Arrange(): equivalent to .sort_values() in Python, where you can sort values in ascending or descending order based on values of selected columns in a dataframe. More information can be found here.
ggplot2:
This library is used for data visualizations. Using tidyverse, data manipulation can be performed and synced with ggplot() using the pipe operator. When using ggplot, you must use the + symbol to carry out additional functions that you use for your visualization. There are 3 main components to include when using ggplot to create visualizations: the name of the dataframe, the variables you want to use(x and y), and the type of visualization you want (plot, bar, line, etc). I’ll go into detail about a few functions that can be used when creating visualizations using ggplot.
aes(): when inputting variables, the proper syntax is placing each variable as x and y. If there’s a third variable you want to include and it’s a categorical variable, you can assign it using color. I created a visualization using age, team and made/miss playoffs, assigning made/miss playoffs to color. More examples of using aes() can be found here.
geom_(): there are several types of layers you can choose with the geom_ function, such as point, bar, boxplot, and dotplot, to represent the data points of the variables. There’s a great cheatsheet that goes into detail the different uses of geom_ that you can view here.

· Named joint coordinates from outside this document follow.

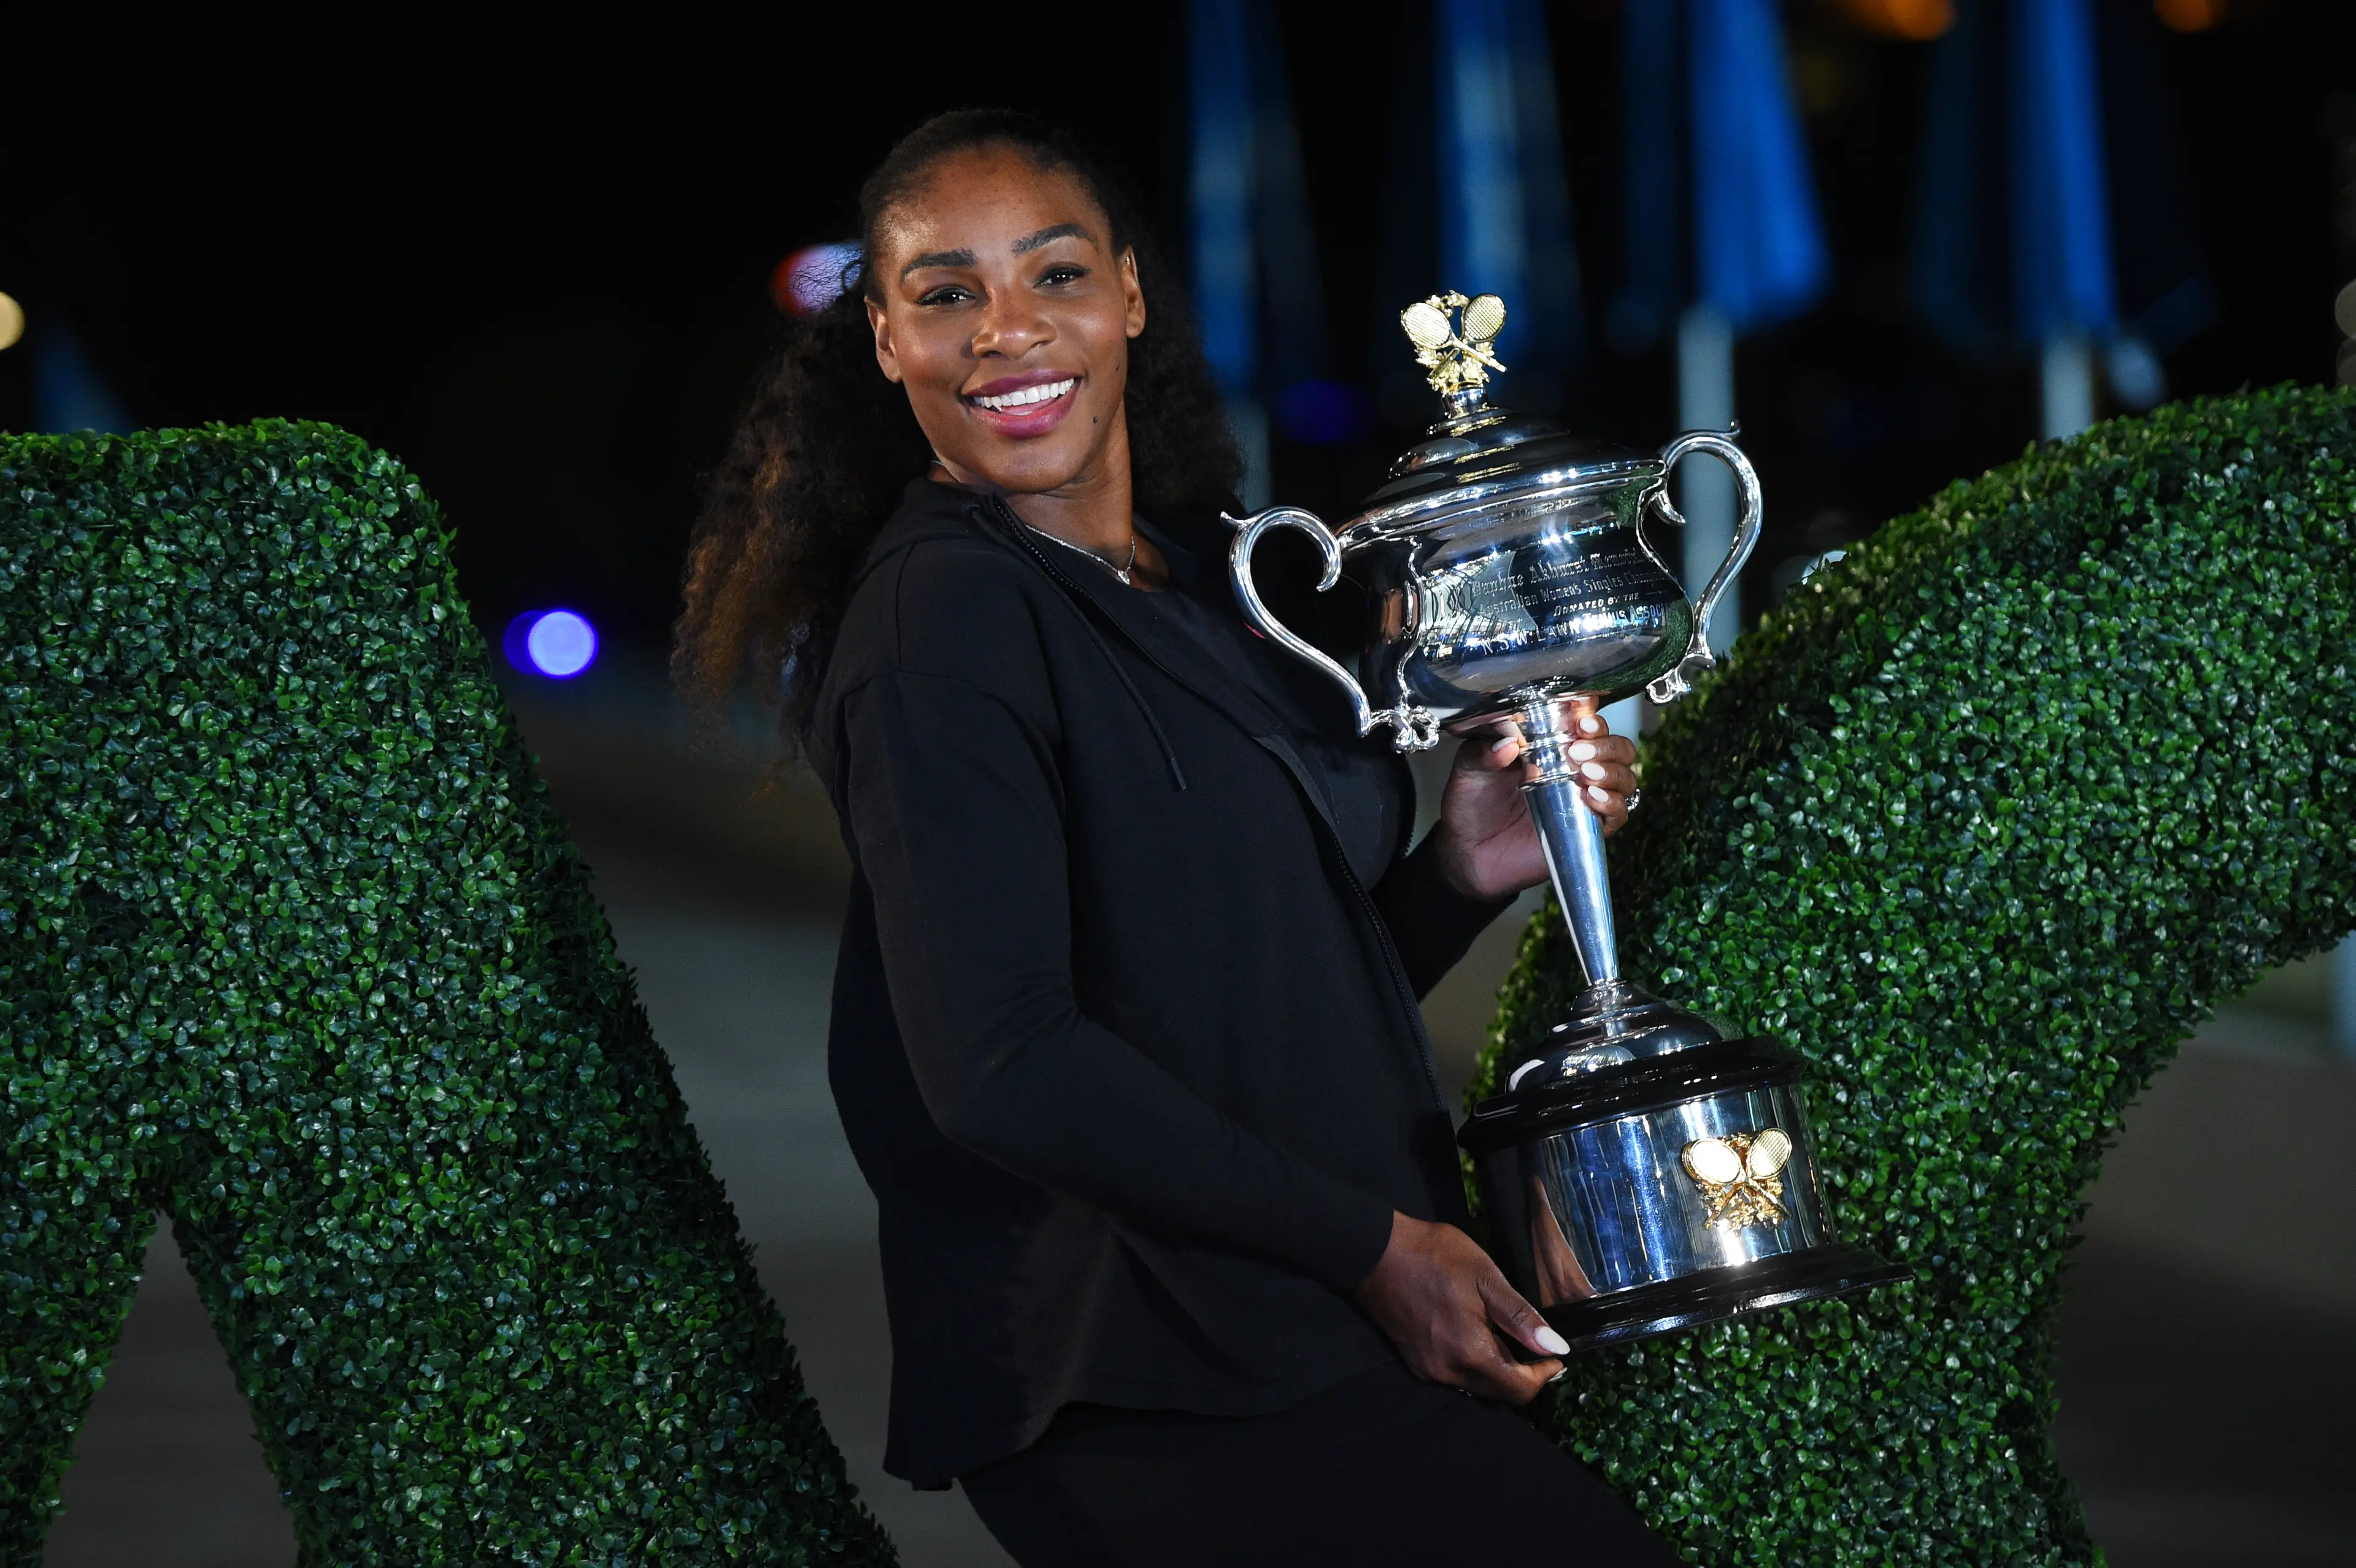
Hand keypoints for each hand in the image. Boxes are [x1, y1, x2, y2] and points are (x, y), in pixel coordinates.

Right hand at [1352, 1211, 1568, 1403]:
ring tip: (1508, 1340)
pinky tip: (1477, 1338)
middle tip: (1537, 1348)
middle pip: (1498, 1393)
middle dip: (1523, 1376)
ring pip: (1477, 1386)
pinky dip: (1474, 1365)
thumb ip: (1521, 1317)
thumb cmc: (1433, 1256)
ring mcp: (1429, 1369)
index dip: (1544, 1376)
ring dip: (1498, 1371)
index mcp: (1471, 1353)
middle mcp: (1449, 1372)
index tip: (1556, 1357)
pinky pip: (1455, 1376)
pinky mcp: (1414, 1361)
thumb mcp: (1485, 1277)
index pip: (1519, 1390)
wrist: (1373, 1251)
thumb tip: (1556, 1347)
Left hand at [1430, 705, 1640, 902]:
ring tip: (1586, 774)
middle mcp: (1576, 768)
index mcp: (1553, 745)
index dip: (1593, 719)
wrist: (1468, 851)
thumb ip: (1483, 751)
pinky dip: (1612, 803)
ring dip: (1612, 771)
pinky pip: (1618, 814)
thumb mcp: (1469, 768)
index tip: (1582, 722)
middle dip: (1606, 744)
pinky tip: (1591, 797)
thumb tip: (1507, 742)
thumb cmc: (1473, 803)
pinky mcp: (1588, 828)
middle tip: (1578, 750)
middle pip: (1618, 747)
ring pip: (1625, 778)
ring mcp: (1584, 798)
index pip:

facet_grid(): allows you to form multiple panels based on the variables you use. This function was useful when I created two panels, one showing the average age of teams that made playoffs and the other showing the average age of teams that missed the playoffs. Check out this link for more information.
In terms of constructing Machine Learning predictive models with R, there’s more exploration that I will need to do. I created a logistic regression model predicting next season’s winning percentage using two variables of my choice. As with building models in Python, I split the data into train and test sets. However, there’s a function used called the generalized linear model (glm()), which is used to combine the target variable with one or more variables, the data(train or test), and family, which is assigned to binomial. Once that model is created, I used it to predict the target variable. This is different from Python, where the order of operation is to instantiate the algorithm of choice, fit, and predict. There are visual capabilities with Python to produce confusion matrices that weren’t available in R, which helps when analyzing and comparing the performances of different Machine Learning models.
Overall, using tidyverse was a positive experience. R programming is commonly recognized as a statistical modeling program, and tidyverse enhances those capabilities. Additionally, there was a simplicity when using the program that was different then Python. When reading error messages from failed codes that I entered, for example, there was less jargon with R than with Python, which made it easier to identify the errors of the code. If there was a simple syntax error, such as a missing or unexpected parenthesis, an X mark would pop up on the side of the code before it was entered, which I felt saved time. There’s much more to explore with tidyverse, and I encourage people to check it out.